[WORK INSTRUCTIONS]
1. In the passage on the afflictions of Christ, what question is given as the answer to whether anything still remains behind of those afflictions?
2. Rewrite the paragraph of the passage on the afflictions of Christ that begins "And now the question comes nearer home" in a shorter form, keeping its main points.
3. Carry on the passage about the afflictions of Christ and the Church, starting right after its final sentence.

[TEXT SECTION]
────────────────────────────────────────

And now the question comes nearer home, and we are compelled to ask, if our blessed Lord, after enduring all that fitted us for eternal glory, still left a heritage of suffering for His servant, does there yet remain any thing which can be spoken of as that which is behind of the afflictions of Christ? The question can be answered by another:Is the Church still on earth? and has it needs, sorrows, and failures to be noted and met by us? Then, as long as this is the case, so long will there be something that is behind of the afflictions of Christ, for His body's sake, which is the Church. Let us, then, for our own consciences, see some of these needs, and where, it may be, we too, in our little measure, can be associated with the Great Sufferer.

────────────────────────────────────────

[INFORMATION GIVEN]
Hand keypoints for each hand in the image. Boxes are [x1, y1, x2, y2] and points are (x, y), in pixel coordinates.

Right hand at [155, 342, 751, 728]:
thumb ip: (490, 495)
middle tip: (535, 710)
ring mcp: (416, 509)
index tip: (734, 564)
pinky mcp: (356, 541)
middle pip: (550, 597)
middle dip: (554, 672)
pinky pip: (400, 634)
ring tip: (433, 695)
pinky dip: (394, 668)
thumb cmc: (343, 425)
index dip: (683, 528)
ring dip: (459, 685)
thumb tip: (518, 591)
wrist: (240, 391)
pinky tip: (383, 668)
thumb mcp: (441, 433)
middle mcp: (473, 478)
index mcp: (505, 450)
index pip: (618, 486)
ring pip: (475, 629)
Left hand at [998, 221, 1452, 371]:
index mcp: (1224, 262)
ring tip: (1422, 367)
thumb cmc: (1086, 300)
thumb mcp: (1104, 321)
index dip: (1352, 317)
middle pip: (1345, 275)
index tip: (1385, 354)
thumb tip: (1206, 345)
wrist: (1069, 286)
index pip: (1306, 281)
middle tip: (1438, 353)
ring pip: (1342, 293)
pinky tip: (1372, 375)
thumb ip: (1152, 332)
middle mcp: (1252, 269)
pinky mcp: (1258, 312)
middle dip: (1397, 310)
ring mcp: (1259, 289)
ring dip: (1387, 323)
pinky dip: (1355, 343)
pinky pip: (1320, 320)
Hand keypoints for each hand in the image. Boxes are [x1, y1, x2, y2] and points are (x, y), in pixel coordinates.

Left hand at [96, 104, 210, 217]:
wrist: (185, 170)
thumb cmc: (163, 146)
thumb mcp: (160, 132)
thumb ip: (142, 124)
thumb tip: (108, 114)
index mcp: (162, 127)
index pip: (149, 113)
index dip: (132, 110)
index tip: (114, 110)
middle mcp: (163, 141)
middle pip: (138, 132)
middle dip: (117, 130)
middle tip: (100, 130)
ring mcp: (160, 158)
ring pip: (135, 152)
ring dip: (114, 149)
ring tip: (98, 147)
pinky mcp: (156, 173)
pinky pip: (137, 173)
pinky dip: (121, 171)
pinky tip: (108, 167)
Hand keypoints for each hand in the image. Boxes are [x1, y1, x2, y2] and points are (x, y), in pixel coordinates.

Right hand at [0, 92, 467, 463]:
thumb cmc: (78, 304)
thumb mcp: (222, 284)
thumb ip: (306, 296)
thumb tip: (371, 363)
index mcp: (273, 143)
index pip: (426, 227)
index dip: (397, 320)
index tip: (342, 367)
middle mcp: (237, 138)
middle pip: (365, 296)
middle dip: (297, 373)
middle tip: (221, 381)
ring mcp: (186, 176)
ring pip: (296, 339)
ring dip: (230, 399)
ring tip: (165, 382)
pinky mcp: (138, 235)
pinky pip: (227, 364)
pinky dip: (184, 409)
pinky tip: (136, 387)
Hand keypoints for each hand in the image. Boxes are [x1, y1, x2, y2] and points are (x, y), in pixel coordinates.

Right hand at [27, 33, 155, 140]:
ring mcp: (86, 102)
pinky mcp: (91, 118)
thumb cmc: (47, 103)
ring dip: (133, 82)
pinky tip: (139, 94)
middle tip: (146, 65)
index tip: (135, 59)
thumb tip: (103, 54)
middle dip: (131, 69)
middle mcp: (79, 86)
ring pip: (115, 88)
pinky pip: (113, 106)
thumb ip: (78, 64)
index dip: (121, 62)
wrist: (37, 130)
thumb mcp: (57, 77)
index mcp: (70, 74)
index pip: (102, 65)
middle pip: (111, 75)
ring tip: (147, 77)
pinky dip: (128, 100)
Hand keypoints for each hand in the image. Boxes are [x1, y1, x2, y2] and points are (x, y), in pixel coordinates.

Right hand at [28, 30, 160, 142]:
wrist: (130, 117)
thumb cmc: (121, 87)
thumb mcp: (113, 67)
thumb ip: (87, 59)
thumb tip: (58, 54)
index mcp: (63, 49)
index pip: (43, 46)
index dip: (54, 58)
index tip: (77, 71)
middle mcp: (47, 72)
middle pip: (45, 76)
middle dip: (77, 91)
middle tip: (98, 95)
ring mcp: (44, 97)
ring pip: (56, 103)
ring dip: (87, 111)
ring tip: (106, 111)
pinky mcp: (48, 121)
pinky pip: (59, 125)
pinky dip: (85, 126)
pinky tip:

────────────────────────────────────────

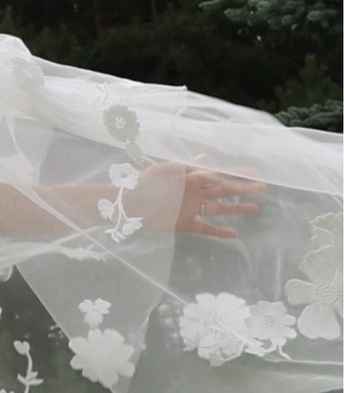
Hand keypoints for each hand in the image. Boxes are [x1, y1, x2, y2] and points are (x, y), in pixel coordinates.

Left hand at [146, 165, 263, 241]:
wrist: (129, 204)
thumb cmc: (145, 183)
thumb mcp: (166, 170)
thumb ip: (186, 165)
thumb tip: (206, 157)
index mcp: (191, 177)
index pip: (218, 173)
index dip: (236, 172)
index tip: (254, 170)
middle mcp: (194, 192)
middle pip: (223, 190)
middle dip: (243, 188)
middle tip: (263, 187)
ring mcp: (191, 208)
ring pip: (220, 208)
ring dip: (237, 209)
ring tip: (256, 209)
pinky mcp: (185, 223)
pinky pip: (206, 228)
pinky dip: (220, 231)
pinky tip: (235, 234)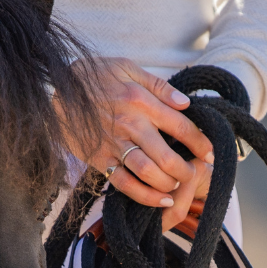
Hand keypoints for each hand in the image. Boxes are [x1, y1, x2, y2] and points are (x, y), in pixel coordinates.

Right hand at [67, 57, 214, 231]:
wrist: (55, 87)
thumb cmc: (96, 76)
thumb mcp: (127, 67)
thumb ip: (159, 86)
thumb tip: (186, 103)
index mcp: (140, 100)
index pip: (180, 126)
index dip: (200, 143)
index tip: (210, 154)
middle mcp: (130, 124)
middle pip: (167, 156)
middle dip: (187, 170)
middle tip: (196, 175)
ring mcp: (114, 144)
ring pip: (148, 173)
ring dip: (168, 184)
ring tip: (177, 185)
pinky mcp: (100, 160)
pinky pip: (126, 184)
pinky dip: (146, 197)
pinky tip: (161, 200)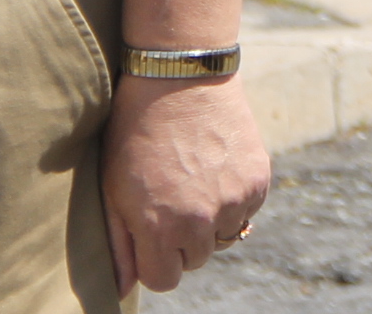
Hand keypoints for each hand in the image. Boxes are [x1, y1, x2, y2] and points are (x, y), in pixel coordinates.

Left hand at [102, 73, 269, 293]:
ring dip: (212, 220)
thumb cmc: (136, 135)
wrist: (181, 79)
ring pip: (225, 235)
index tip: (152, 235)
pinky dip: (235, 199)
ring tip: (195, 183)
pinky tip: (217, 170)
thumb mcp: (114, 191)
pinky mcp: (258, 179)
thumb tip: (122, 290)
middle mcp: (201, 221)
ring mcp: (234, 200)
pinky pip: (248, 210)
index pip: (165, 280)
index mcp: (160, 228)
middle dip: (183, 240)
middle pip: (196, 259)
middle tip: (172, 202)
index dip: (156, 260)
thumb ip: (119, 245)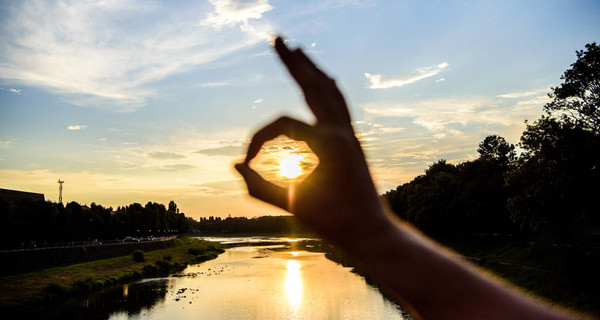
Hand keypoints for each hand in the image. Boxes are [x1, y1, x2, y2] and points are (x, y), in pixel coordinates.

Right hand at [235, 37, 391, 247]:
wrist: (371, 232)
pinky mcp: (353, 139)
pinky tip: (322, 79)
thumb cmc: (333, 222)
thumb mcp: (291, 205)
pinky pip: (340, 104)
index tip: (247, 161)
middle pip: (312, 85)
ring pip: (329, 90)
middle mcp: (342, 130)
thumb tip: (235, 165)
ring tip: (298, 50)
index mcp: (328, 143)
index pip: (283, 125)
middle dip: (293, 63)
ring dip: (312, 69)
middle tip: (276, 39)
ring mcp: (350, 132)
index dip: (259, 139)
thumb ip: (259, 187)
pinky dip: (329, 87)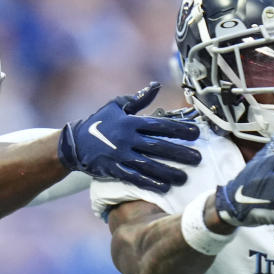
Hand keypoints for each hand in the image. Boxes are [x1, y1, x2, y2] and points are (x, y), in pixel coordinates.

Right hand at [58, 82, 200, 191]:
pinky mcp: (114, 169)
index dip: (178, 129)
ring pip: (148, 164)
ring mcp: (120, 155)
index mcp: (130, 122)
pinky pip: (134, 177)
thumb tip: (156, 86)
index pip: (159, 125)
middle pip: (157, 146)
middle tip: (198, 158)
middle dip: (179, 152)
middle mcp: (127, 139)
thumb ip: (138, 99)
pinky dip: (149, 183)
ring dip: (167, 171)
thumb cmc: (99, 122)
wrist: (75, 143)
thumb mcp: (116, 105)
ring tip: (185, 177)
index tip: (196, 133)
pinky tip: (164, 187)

────────────────────────────────────────

[RESPONSES FOR EACH TASK]
1. Is the Church still on earth, and has it needs, sorrows, and failures to be noted and met by us?

2. If our Lord, after enduring all that fitted us for eternal glory, still left His servant a heritage of suffering, does anything yet remain behind of the afflictions of Christ? The answer is another question: is the Church still on earth, with needs, sorrows, and failures for us to meet? While it is, something will remain behind of Christ's afflictions for the sake of His body, the Church. So let us look at some of these needs and see where we too, in our small measure, may share with the Great Sufferer.

3.
Here is moral evil in the assembly; alas! that such a thing should be. It is not enough that we should judge it and put away the evil person. What about the confession of it, the bitter sorrow, the earnest prayer for the restoration of the wanderer ? But apart from that which requires extreme dealing, there is a vast mass of what needs correction if we are able to reach those affected. Just here do we need to learn how to suffer for the Church. How often do we allow personal prejudice or wounded feelings to rule us ! A brother has gone wrong, but he has misrepresented us, wounded us, and, lo ! we forget that he is a member of the body of Christ, and render ourselves utterly unfit to help him because of our personal relation to the trouble. Ah ! if we mourned over him,-if we felt in our soul how he had dishonored his and our Lord,-if we dropped the question of our rights, how soon would our sorrow melt him, and that hardness, which is visible enough, melt into grief and tenderness ! Let us remember that servant who had been forgiven a great debt, and who went out and took by the throat his fellow, demanding full payment of a small claim. In the light of our forgiveness, by God of that great debt, are we going to exact full penalty for every offense? How much more becoming, how much more like our Lord, did we mourn over the wrong-really suffer about it as an injury to the Church of Christ! Did we carry these things with real sorrow to our God, what help there would be!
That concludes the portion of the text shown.